By Karen Lare
Honorable Mayor and City Council Members:
Del Mar Woods is a community of 126 condominium owners whose units are located at the southwest end of Del Mar.
The complex is situated on the upper bluff overlooking the ocean and train tracks. The complex has approximately 560 feet of bluff facing-property bordered on the west side by acacia plants, a drainage culvert, installed by NCTD that is approximately 3.5 feet wide and then the open bluff trail area.
The Del Mar Woods association has an agreement with the railway to maintain the drainage culvert as it serves the HOA and is on property under railroad control.
NCTD’s statements and the press about erecting a fence on the upper bluff have alarmed many of the residents of Del Mar Woods for multiple reasons, but most importantly over the concern of the impact it will have to drill large postholes into a fragile sandstone bluff, then fill them with concrete and then install a 4-foot fence.
Just the equipment and people needed to do this work alone will negatively impact the bluff edge and surrounding vegetation.
To our knowledge, a comprehensive geologic study has not been done on the soil of the upper bluff and the consensus of local geologists is that the sandstone bluffs are prone to erosion and collapse as evidenced by the multiple bluff slides on the lower bluffs.
Thankfully, we have not had a large upper bluff failure in recent memory, but the upper bluffs are prone to natural erosion from rain and wind on an on-going basis.
As you know, there is a narrow walking trail west of the drainage culvert.
The trail is only about 4 feet wide along that portion of the upper bluff and is used by residents and visitors alike to view the ocean vistas and watch the sunset or to walk their dogs.
The bluffs along Del Mar Woods south of 4th Street are approximately 40 feet above the tracks and there is no trail that is used to access the tracks or the beaches below from the bluff in front of Del Mar Woods.
In addition, no one has fallen from the upper bluff located in front of Del Mar Woods or at all on the upper bluff anywhere to our knowledge.
Furthermore, we are aware that the city is amenable to accepting the risk of liability for people who are injured while using the upper bluff.
We do not see how the addition of a fence will enhance NCTD’s train safety record in this area.
A fence of the type NCTD is describing will only disturb the vegetation and soil, eliminate space for walking and add weight to the edge of the bluff.
In addition, a fence with a posthole every 6 feet will mean a minimum of at least 93 new openings that will allow additional water intrusion and cause additional erosion of the sandstone on this fragile bluff.
We ask you to hold firm in your negotiations with NCTD and insist that no fence is required on the upper bluff south of 4th street.
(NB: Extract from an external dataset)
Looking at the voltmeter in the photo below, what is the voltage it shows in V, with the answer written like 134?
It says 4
It is plain to see that the risks of erecting a fence in this area greatly outweigh any imagined benefit to NCTD, the city, or anyone.
Damage done to this bluff at this stage of its evolution cannot be reversed, ever.
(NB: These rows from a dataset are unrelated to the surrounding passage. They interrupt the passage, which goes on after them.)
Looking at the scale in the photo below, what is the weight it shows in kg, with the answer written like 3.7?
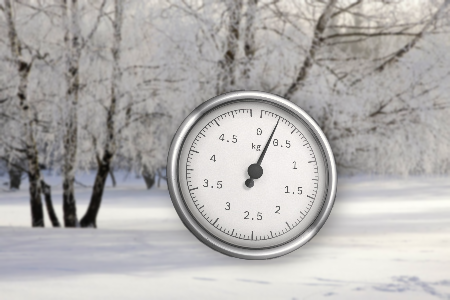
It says 0.25
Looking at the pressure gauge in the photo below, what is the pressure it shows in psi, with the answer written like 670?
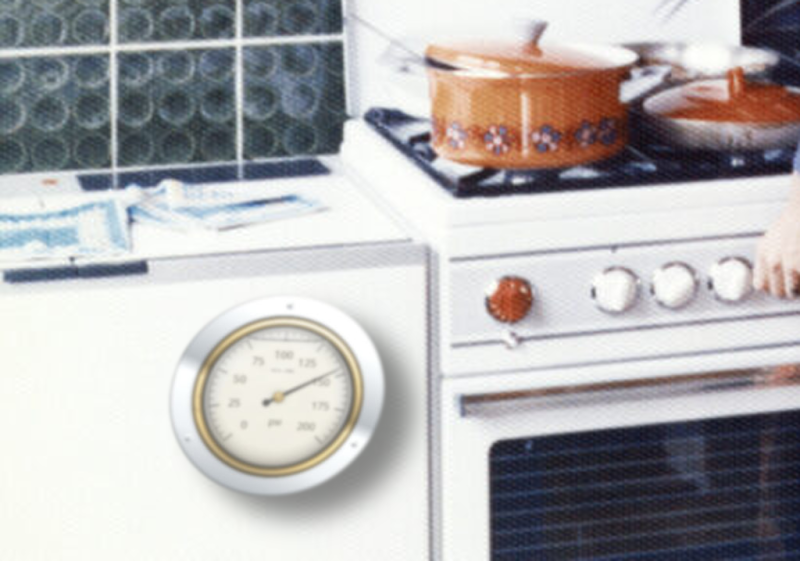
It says 145
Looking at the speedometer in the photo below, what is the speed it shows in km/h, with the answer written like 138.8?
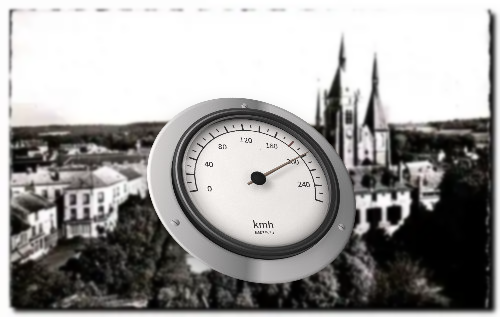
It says 200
It is important to note that there are no soldier piles in place to support this section of the bluff and should a bluff failure result from NCTD’s fencing (approved by the Del Mar City Council without a thorough geological study or detailed construction fencing plan), it would mean that both NCTD and the city would be opening themselves up to litigation from the 126 owners at Del Mar Woods.
Why would the city agree to 4-foot fencing in an area that does not need it?
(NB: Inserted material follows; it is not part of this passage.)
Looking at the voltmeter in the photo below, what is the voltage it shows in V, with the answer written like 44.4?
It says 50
Why is NCTD so interested in fencing a part of Del Mar where the trains don’t run? Why fence an area that has no access to the railroad tracks below?
The purpose/goal of the fencing according to NCTD is “to stop trespassers [on the tracks] and save lives.”
Fencing at this location does not further this goal and only serves to add environmental and geological stress and cost taxpayers’ money.
We appreciate the work that you have all done on our behalf in negotiating with NCTD to have the best possible outcome for the residents of Del Mar but we must insist that you remain steadfast and oppose the fence on the upper bluff in front of Del Mar Woods.
Karen Lare is a resident of Del Mar.